### [Stated task]
Quote word for word the stretch of the Y2K message below from "I'm really sorry" through "money off of it.".

### [Text passage]
════════════════════
X-Message-Number: 10123
Subject: Y2K: I'm sorry, but you're nuts.
From: "Perry E. Metzger" <>
Date: 26 Jul 1998 15:21:56 -0400

I'm really sorry to say this, but as a computer professional actually
working in the financial field, I have to say that the hysteria being
created is completely absurd, and exists largely because a bunch of
people are making a ream of money off of it.

Now, that is my opinion based on direct personal observation. It
should not be surprising. Given YEARS of warning, organizations have
not simply been sitting down and waiting to be destroyed. The minor
Y2K problems they have had have been examined and largely fixed. IT
ISN'T HARD TO DO. Typically, you spend a couple of weekends running
your machines with the date artificially set to 2000 or 2001 and
things are quickly found.

Most people aren't idiots. Peter Merel's hysterical message makes it
sound like people are just sitting around waiting without doing
anything. Really, do you think that describes most of the companies on 
the planet?
════════════════════
### [Data lines]
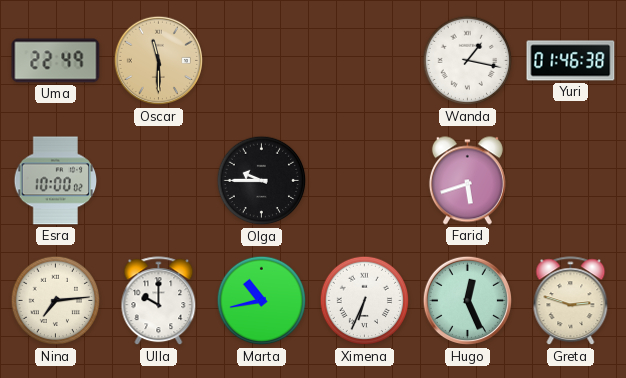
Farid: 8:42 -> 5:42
════════════════════
### [In response]
I'm really sorry to say this, but as a computer professional actually
working in the financial field, I have to say that the hysteria being
created is completely absurd, and exists largely because a bunch of
people are making a ream of money off of it.